- [待完成任务] 把下列各行中的“Minnesota”替换为“Wisconsin”，其余文字一律不变，重新写出所有行；输出中不要包含图片。

- [任务输入]
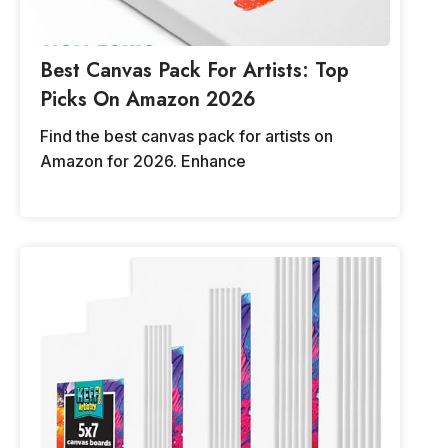
Best Canvas Pack For Artists: Top
Picks On Amazon 2026
Find the best canvas pack for artists on
Amazon for 2026. Enhance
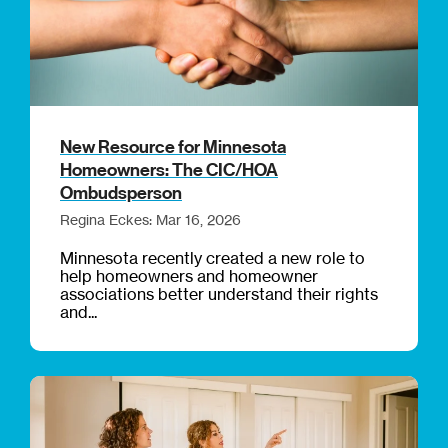
New Resource for Minnesota
Homeowners: The CIC/HOA
Ombudsperson
Regina Eckes: Mar 16, 2026
Minnesota recently created a new role to
help homeowners and homeowner
associations better understand their rights
and...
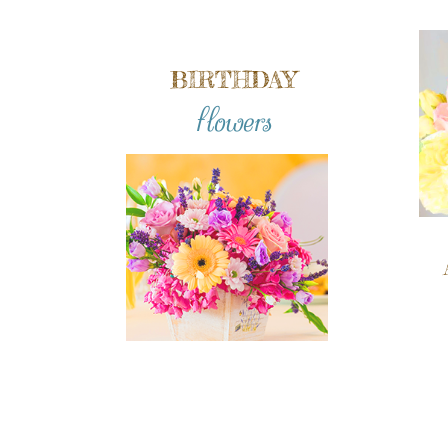
BIRTHDAY
flowers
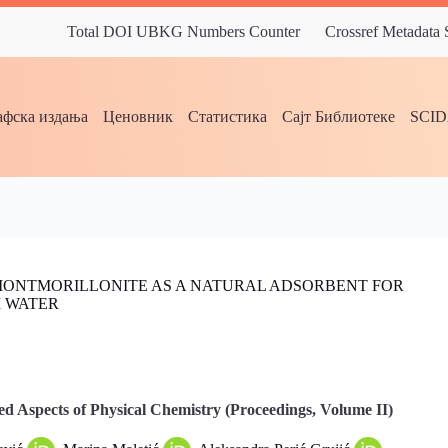
Total DOI UBKG Numbers Counter
Crossref Metadata
фска издања
Ценовник
Статистика
Сајт Библиотеке
SCI
MONTMORILLONITE AS A NATURAL ADSORBENT FOR
M WATER
d Aspects of Physical Chemistry (Proceedings, Volume II)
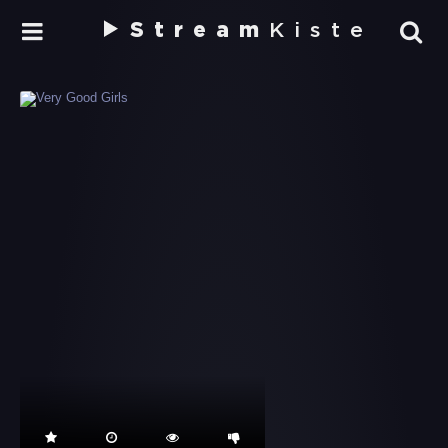
Stream
Kiste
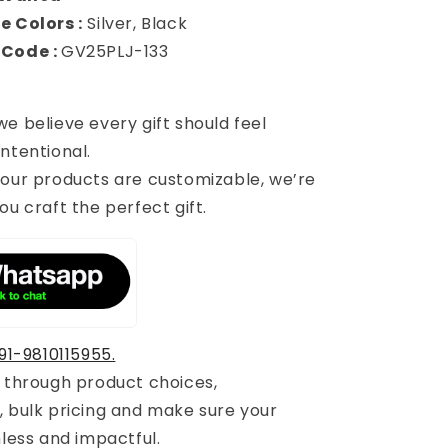
e Colors :
Silver, Black
 Code :
GV25PLJ-133
 we believe every gift should feel
ntentional.
 our products are customizable, we’re
ou craft the perfect gift.
91-9810115955.
u through product choices,
, bulk pricing and make sure your
mless and impactful.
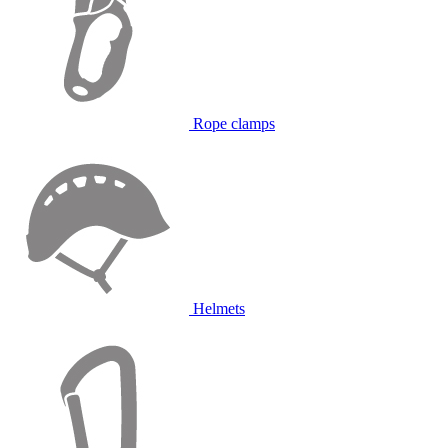
Rope clamps
Helmets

- [本题答案]
Best Canvas Pack For Artists: Top
Picks On Amazon 2026
Find the best canvas pack for artists on
Amazon for 2026. Enhance
New Resource for Wisconsin
Homeowners: The CIC/HOA
Ombudsperson
Regina Eckes: Mar 16, 2026
Wisconsin recently created a new role to
help homeowners and homeowner
associations better understand their rights
and...
BIRTHDAY
flowers
Total DOI UBKG Numbers Counter
Crossref Metadata
фска издања
Ценовник
Статистика
Сајт Библиотеке
SCI
MONTMORILLONITE AS A NATURAL ADSORBENT FOR
M WATER
d Aspects of Physical Chemistry (Proceedings, Volume II)
Stream
Kiste
e Colors :
Silver, Black
 Code :
GV25PLJ-133
 we believe every gift should feel
ntentional.
 our products are customizable, we’re
ou craft the perfect gift.
91-9810115955.
u through product choices,
, bulk pricing and make sure your
mless and impactful.
Rope clamps
Helmets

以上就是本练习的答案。